══ LISTED ENTRIES ══
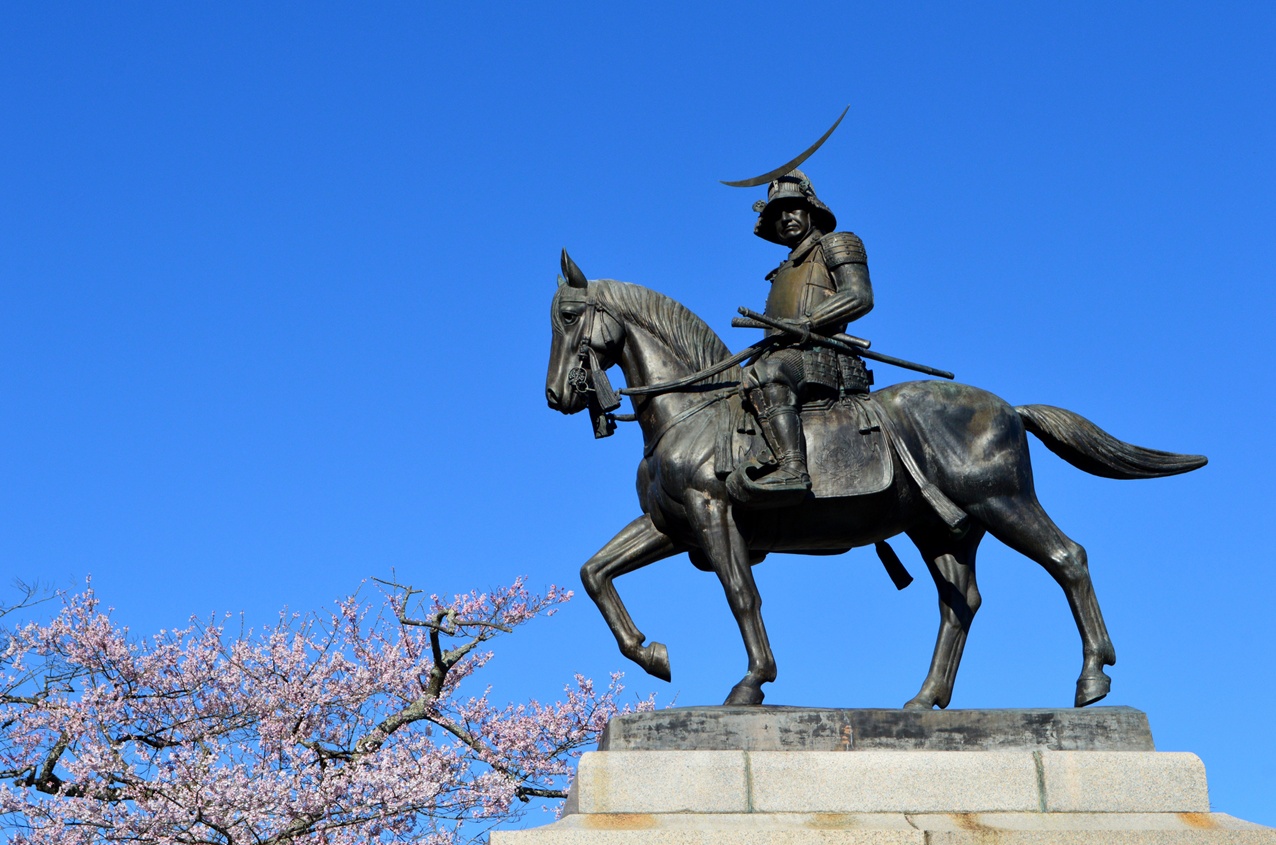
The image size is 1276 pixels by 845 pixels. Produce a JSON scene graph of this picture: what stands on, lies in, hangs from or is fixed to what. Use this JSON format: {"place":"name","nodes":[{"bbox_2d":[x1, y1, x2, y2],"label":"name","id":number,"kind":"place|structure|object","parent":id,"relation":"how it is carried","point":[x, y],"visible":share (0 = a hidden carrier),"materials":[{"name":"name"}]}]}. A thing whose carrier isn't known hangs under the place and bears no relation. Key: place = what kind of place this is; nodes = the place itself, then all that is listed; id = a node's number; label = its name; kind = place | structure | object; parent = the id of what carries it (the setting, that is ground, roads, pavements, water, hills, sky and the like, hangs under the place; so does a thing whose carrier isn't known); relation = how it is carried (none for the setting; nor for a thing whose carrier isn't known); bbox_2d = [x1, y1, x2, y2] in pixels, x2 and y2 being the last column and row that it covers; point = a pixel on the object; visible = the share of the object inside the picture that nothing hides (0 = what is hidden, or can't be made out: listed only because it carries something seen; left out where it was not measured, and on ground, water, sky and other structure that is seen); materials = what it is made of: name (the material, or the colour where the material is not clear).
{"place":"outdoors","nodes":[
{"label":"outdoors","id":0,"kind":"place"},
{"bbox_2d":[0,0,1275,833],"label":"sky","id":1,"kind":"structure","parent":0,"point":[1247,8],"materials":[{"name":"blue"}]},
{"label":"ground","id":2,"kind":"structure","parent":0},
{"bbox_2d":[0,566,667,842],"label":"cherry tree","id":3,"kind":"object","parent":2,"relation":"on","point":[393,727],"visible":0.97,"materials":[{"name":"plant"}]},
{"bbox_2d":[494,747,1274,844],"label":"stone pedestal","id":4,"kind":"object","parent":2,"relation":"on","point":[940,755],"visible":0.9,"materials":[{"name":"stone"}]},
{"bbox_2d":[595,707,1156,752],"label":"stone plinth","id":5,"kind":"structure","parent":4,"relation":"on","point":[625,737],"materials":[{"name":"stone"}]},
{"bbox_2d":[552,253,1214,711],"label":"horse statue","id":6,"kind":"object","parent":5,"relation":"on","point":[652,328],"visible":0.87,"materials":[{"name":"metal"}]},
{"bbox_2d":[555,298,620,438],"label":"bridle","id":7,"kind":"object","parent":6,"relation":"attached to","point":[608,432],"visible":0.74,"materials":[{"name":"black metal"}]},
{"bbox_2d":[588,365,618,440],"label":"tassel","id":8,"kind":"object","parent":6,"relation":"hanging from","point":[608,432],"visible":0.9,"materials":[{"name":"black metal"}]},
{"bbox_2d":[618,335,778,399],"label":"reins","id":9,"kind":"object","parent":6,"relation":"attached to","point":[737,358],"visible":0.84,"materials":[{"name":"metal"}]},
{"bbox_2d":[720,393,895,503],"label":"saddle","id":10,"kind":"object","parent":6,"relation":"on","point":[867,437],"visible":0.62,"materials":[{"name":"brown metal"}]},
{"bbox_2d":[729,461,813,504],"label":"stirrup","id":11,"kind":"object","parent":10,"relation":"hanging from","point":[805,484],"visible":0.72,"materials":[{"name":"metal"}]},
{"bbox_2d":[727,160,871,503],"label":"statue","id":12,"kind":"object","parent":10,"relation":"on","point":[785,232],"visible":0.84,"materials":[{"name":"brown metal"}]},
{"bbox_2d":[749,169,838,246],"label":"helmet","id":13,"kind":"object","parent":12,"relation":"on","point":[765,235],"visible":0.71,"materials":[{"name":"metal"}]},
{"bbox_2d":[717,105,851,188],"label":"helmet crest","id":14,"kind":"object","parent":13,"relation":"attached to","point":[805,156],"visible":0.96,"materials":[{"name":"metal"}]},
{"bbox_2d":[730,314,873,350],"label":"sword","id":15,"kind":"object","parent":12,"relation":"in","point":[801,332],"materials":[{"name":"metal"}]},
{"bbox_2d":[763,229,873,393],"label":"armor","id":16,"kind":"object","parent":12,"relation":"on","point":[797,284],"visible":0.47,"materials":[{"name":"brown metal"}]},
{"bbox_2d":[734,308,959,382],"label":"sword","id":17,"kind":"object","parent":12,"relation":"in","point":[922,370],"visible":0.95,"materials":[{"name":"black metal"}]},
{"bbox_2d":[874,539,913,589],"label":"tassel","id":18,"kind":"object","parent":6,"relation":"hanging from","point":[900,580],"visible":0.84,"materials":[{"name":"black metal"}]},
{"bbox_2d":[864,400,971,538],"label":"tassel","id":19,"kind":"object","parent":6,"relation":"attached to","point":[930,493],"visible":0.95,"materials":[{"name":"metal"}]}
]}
═══
• _WHAT TO DO_
Please set down the lines above word for word and leave out the pictures.

• _SOLUTION FOR THIS EXERCISE_
The image size is 1276 pixels by 845 pixels. Produce a JSON scene graph of this picture: what stands on, lies in, hangs from or is fixed to what. Use this JSON format: {"place":"name","nodes":[{"bbox_2d":[x1, y1, x2, y2],"label":"name","id":number,"kind":"place|structure|object","parent":id,"relation":"how it is carried","point":[x, y],"visible":share (0 = a hidden carrier),"materials":[{"name":"name"}]}]}. A thing whose carrier isn't known hangs under the place and bears no relation. Key: place = what kind of place this is; nodes = the place itself, then all that is listed; id = a node's number; label = its name; kind = place | structure | object; parent = the id of what carries it (the setting, that is ground, roads, pavements, water, hills, sky and the like, hangs under the place; so does a thing whose carrier isn't known); relation = how it is carried (none for the setting; nor for a thing whose carrier isn't known); bbox_2d = [x1, y1, x2, y2] in pixels, x2 and y2 being the last column and row that it covers; point = a pixel on the object; visible = the share of the object inside the picture that nothing hides (0 = what is hidden, or can't be made out: listed only because it carries something seen; left out where it was not measured, and on ground, water, sky and other structure that is seen); materials = what it is made of: name (the material, or the colour where the material is not clear).
{"place":"outdoors","nodes":[
{"label":"outdoors","id":0,"kind":"place"},
{"bbox_2d":[0,0,1275,833],"label":"sky","id":1,"kind":"structure","parent":0,"point":[1247,8],"materials":[{"name":"blue"}]},
{"label":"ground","id":2,"kind":"structure","parent":0},
{"bbox_2d":[0,566,667,842],"label":"cherry tree","id":3,"kind":"object","parent":2,"relation":"on","point":[393,727],"visible":0.97,"materials":[{"name":"plant"}]},
{"bbox_2d":[494,747,1274,844],"label":"stone pedestal","id":4,"kind":"object","parent":2,"relation":"on","point":[940,755],"visible":0.9,"materials":[{"name":"stone"}]},
{"bbox_2d":[595,707,1156,752],"label":"stone plinth","id":5,"kind":"structure","parent":4,"relation":"on","point":[625,737],"materials":[{"name":"stone"}]},
{"bbox_2d":[552,253,1214,711],"label":"horse statue","id":6,"kind":"object","parent":5,"relation":"on","point":[652,328],"visible":0.87,"materials":[{"name":"metal"}]},
{"bbox_2d":[555,298,620,438],"label":"bridle","id":7,"kind":"object","parent":6,"relation":"attached to","point":[608,432],"visible":0.74,"materials":[{"name":"black metal"}]},
{"bbox_2d":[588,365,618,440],"label":"tassel","id":8,"kind":"object","parent":6,"relation":"hanging from","point":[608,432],"visible":0.9,"materials":[{"name":"black metal"}]},
{"bbox_2d":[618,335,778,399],"label":"reins","id":9,"kind":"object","parent":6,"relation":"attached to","point":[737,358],"visible":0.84,"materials":[{"name":"metal"}]},
{"bbox_2d":[720,393,895,503],"label":"saddle","id":10,"kind":"object","parent":6,"relation":"on","point":[867,437],"visible":0.62,"materials":[{"name":"brown metal"}]},
{"bbox_2d":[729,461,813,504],"label":"stirrup","id":11,"kind":"object","parent":10,"relation":"hanging from","point":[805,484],"visible":0.72,"materials":[{"name":"metal"}]},
{"bbox_2d":[727,160,871,503],"label":"statue","id":12,"kind":"object","parent":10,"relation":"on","point":[785,232],"visible":0.84,"materials":[{"name":"brown metal"}]},
{"bbox_2d":[749,169,838,246],"label":"helmet","id":13,"kind":"object","parent":12,"relation":"on","point":[765,235],"visible":0.71,"materials":[{"name":"metal"}]},
{"bbox_2d":[717,105,851,188],"label":"helmet crest","id":14,"kind":"object","parent":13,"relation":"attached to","point":[805,156],"visible":0.96,"materials":[{"name":"metal"}]},
{"bbox_2d":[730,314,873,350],"label":"sword","id":15,"kind":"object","parent":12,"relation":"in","point":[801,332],"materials":[{"name":"metal"}]},
{"bbox_2d":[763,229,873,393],"label":"armor","id":16,"kind":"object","parent":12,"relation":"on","point":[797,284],"visible":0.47,"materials":[{"name":"brown metal"}]},
{"bbox_2d":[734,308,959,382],"label":"sword","id":17,"kind":"object","parent":12,"relation":"in","point":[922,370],"visible":0.95,"materials":[{"name":"black metal"}]},
{"bbox_2d":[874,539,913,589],"label":"tassel","id":18,"kind":"object","parent":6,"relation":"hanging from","point":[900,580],"visible":0.84,"materials":[{"name":"black metal"}]},
{"bbox_2d":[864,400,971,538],"label":"tassel","id":19,"kind":"object","parent":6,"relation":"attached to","point":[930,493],"visible":0.95,"materials":[{"name":"metal"}]}
]}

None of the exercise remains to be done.